## start Material provided
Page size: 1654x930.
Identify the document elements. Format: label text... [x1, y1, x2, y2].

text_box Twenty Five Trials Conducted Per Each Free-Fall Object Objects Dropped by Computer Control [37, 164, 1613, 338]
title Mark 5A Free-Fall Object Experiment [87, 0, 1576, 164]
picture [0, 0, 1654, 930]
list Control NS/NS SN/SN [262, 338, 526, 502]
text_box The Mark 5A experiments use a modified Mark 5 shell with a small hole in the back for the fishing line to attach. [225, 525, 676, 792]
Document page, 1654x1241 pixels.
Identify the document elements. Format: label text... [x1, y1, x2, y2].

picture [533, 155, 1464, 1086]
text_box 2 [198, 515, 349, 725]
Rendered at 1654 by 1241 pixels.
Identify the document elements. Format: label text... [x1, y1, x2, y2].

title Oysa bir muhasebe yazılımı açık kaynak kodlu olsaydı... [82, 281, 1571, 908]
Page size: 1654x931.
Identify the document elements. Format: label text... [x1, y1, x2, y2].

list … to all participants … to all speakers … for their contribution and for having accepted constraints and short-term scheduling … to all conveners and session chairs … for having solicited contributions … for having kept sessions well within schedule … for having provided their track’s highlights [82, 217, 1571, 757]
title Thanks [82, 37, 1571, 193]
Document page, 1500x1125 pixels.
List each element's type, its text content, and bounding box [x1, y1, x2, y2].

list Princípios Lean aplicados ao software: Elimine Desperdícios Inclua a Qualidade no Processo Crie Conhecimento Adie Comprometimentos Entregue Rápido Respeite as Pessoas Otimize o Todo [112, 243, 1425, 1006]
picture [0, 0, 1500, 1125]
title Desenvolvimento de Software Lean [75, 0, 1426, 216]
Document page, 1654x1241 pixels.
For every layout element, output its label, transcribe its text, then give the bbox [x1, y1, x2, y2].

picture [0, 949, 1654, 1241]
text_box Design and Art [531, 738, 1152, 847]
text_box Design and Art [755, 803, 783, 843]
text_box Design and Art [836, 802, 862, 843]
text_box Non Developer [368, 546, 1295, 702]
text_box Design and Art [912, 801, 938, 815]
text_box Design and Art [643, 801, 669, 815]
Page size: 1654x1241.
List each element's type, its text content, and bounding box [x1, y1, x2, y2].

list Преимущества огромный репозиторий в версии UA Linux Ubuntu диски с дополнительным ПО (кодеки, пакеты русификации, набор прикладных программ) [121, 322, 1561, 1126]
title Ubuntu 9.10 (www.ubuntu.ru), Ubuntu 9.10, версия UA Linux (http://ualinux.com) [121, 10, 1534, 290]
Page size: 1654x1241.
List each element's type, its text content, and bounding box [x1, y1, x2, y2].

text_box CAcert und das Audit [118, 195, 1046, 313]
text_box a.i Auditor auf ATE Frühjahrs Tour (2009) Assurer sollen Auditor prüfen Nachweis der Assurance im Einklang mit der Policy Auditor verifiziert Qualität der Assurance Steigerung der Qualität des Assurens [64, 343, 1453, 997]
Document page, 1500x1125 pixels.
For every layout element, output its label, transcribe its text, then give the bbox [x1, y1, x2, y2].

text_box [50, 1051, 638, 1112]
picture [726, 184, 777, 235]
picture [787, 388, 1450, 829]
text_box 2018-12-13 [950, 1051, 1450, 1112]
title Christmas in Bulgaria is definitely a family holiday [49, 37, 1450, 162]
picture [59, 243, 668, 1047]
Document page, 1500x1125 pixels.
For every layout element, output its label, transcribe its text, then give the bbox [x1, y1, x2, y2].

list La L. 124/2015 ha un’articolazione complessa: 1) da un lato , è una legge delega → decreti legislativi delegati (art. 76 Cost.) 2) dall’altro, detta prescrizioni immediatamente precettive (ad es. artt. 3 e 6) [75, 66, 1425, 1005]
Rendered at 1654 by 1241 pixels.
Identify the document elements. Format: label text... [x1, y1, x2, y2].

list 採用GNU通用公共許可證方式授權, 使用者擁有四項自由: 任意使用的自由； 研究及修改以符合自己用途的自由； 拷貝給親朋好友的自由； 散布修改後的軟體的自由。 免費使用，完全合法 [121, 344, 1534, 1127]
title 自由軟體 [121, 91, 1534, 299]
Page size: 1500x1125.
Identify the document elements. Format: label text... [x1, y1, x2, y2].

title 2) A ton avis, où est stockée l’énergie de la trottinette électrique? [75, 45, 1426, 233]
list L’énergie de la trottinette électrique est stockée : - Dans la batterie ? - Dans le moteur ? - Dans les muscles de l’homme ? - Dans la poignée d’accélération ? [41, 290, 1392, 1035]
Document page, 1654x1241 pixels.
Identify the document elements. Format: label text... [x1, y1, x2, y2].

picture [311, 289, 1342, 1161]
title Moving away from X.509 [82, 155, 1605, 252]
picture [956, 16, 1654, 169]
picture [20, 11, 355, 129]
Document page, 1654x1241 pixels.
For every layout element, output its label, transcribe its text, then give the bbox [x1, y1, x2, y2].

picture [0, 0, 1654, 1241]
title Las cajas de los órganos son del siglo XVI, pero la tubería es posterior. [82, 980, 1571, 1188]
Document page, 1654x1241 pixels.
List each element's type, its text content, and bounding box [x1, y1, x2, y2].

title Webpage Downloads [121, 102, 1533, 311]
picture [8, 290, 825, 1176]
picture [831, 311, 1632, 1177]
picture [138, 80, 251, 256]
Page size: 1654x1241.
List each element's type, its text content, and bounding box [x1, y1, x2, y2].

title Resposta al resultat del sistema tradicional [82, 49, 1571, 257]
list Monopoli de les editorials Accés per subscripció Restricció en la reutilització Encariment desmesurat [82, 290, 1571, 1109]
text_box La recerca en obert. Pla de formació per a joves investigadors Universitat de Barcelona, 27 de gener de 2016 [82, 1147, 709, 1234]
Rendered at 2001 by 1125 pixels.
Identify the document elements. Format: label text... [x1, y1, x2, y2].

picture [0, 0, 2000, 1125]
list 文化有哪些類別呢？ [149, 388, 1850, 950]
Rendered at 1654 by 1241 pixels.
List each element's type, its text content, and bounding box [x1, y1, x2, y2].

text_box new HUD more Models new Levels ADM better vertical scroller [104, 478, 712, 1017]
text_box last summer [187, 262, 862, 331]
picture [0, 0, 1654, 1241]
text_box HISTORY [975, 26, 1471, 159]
## end Material provided
### What you need to do
Rewrite all of the data above as a numbered list, one line per item, with the blank lines left out.

### Exercise solution
1. Page size: 1654x930.
2. Identify the document elements. Format: label text... [x1, y1, x2, y2].
3. text_box Twenty Five Trials Conducted Per Each Free-Fall Object Objects Dropped by Computer Control [37, 164, 1613, 338]
4. title Mark 5A Free-Fall Object Experiment [87, 0, 1576, 164]
5. picture [0, 0, 1654, 930]
6. list Control NS/NS SN/SN [262, 338, 526, 502]
7. text_box The Mark 5A experiments use a modified Mark 5 shell with a small hole in the back for the fishing line to attach. [225, 525, 676, 792]
8. Document page, 1654x1241 pixels.
9. Identify the document elements. Format: label text... [x1, y1, x2, y2].
10. picture [533, 155, 1464, 1086]
11. text_box 2 [198, 515, 349, 725]
12. Rendered at 1654 by 1241 pixels.
13. Identify the document elements. Format: label text... [x1, y1, x2, y2].
14. title Oysa bir muhasebe yazılımı açık kaynak kodlu olsaydı... [82, 281, 1571, 908]
15. Page size: 1654x931.
16. Identify the document elements. Format: label text... [x1, y1, x2, y2].
17. list … to all participants … to all speakers … for their contribution and for having accepted constraints and short-term scheduling … to all conveners and session chairs … for having solicited contributions … for having kept sessions well within schedule … for having provided their track’s highlights [82, 217, 1571, 757]
18. title Thanks [82, 37, 1571, 193]
19. Document page, 1500x1125 pixels.
20. List each element's type, its text content, and bounding box [x1, y1, x2, y2].
21. list Princípios Lean aplicados ao software: Elimine Desperdícios Inclua a Qualidade no Processo Crie Conhecimento Adie Comprometimentos Entregue Rápido Respeite as Pessoas Otimize o Todo [112, 243, 1425, 1006]
22. picture [0, 0, 1500, 1125]
23. title Desenvolvimento de Software Lean [75, 0, 1426, 216]
24. Document page, 1654x1241 pixels.
25. For every layout element, output its label, transcribe its text, then give the bbox [x1, y1, x2, y2].
26. picture [0, 949, 1654, 1241]
27. text_box Design and Art [531, 738, 1152, 847]
28. text_box Design and Art [755, 803, 783, 843]
29. text_box Design and Art [836, 802, 862, 843]
30. text_box Non Developer [368, 546, 1295, 702]
31. text_box Design and Art [912, 801, 938, 815]
32. text_box Design and Art [643, 801, 669, 815]
33. Page size: 1654x1241.
34. List each element's type, its text content, and bounding box [x1, y1, x2, y2].
35. list Преимущества огромный репозиторий в версии UA Linux Ubuntu диски с дополнительным ПО (кодеки, пакеты русификации, набор прикладных программ) [121, 322, 1561, 1126]
36. title Ubuntu 9.10 (www.ubuntu.ru), Ubuntu 9.10, версия UA Linux (http://ualinux.com) [121, 10, 1534, 290]
37. Page size: 1654x1241.
38. List each element's type, its text content, and bounding box [x1, y1, x2, y2].
39. text_box CAcert und das Audit [118, 195, 1046, 313]
40. text_box a.i Auditor auf ATE Frühjahrs Tour (2009) Assurer sollen Auditor prüfen Nachweis der Assurance im Einklang mit der Policy Auditor verifiziert Qualität der Assurance Steigerung der Qualität des Assurens [64, 343, 1453, 997]
41. Document page, 1500x1125 pixels.
42. For every layout element, output its label, transcribe its text, then give the bbox [x1, y1, x2, y2].
43. text_box [50, 1051, 638, 1112]
44. picture [726, 184, 777, 235]
45. picture [787, 388, 1450, 829]
46. text_box 2018-12-13 [950, 1051, 1450, 1112]
47. title Christmas in Bulgaria is definitely a family holiday [49, 37, 1450, 162]
48. picture [59, 243, 668, 1047]
49. Document page, 1500x1125 pixels.
50. For every layout element, output its label, transcribe its text, then give the bbox [x1, y1, x2, y2].
51. list La L. 124/2015 ha un’articolazione complessa: 1) da un lato , è una legge delega → decreti legislativi delegati (art. 76 Cost.) 2) dall’altro, detta prescrizioni immediatamente precettive (ad es. artt. 3 e 6) [75, 66, 1425, 1005]
52. Rendered at 1654 by 1241 pixels.
53. Identify the document elements. Format: label text... [x1, y1, x2, y2].
54. list 採用GNU通用公共許可證方式授權, 使用者擁有四項自由: 任意使用的自由； 研究及修改以符合自己用途的自由； 拷貝給親朋好友的自由； 散布修改後的軟體的自由。 免費使用，完全合法 [121, 344, 1534, 1127]
55. title 自由軟體 [121, 91, 1534, 299]
56. Page size: 1500x1125.
57. Identify the document elements. Format: label text... [x1, y1, x2, y2].
58. title 2) A ton avis, où est stockée l’énergie de la trottinette électrique? [75, 45, 1426, 233]
59. list L’énergie de la trottinette électrique est stockée : - Dans la batterie ? - Dans le moteur ? - Dans les muscles de l’homme ? - Dans la poignée d’accélération ? [41, 290, 1392, 1035]
60. Document page, 1654x1241 pixels.
61. Identify the document elements. Format: label text... [x1, y1, x2, y2].
62. picture [311, 289, 1342, 1161]
63. title Moving away from X.509 [82, 155, 1605, 252]
64. picture [956, 16, 1654, 169]
65. picture [20, 11, 355, 129]
66. Document page, 1654x1241 pixels.
67. For every layout element, output its label, transcribe its text, then give the bbox [x1, y1, x2, y2].
68. picture [0, 0, 1654, 1241]
69. title Las cajas de los órganos son del siglo XVI, pero la tubería es posterior. [82, 980, 1571, 1188]
70. Document page, 1654x1241 pixels.
71. List each element's type, its text content, and bounding box [x1, y1, x2, y2].
72. title Webpage Downloads [121, 102, 1533, 311]
73. picture [8, 290, 825, 1176]
74. picture [831, 311, 1632, 1177]
75. picture [138, 80, 251, 256]
76. Page size: 1654x1241.
77. List each element's type, its text content, and bounding box [x1, y1, x2, y2].
78. title Resposta al resultat del sistema tradicional [82, 49, 1571, 257]
79. list Monopoli de les editorials Accés per subscripció Restricció en la reutilització Encariment desmesurat [82, 290, 1571, 1109]
80. text_box La recerca en obert. Pla de formació per a joves investigadors Universitat de Barcelona, 27 de gener de 2016 [82, 1147, 709, 1234]
81. Rendered at 2001 by 1125 pixels.
82. Identify the document elements. Format: label text... [x1, y1, x2, y2].
83. picture [0, 0, 2000, 1125]
84. list 文化有哪些類別呢？ [149, 388, 1850, 950]
85. Rendered at 1654 by 1241 pixels.
86. List each element's type, its text content, and bounding box [x1, y1, x2, y2].
87. text_box new HUD more Models new Levels ADM better vertical scroller [104, 478, 712, 1017]
88. text_box last summer [187, 262, 862, 331]
89. picture [0, 0, 1654, 1241]
90. text_box HISTORY [975, 26, 1471, 159]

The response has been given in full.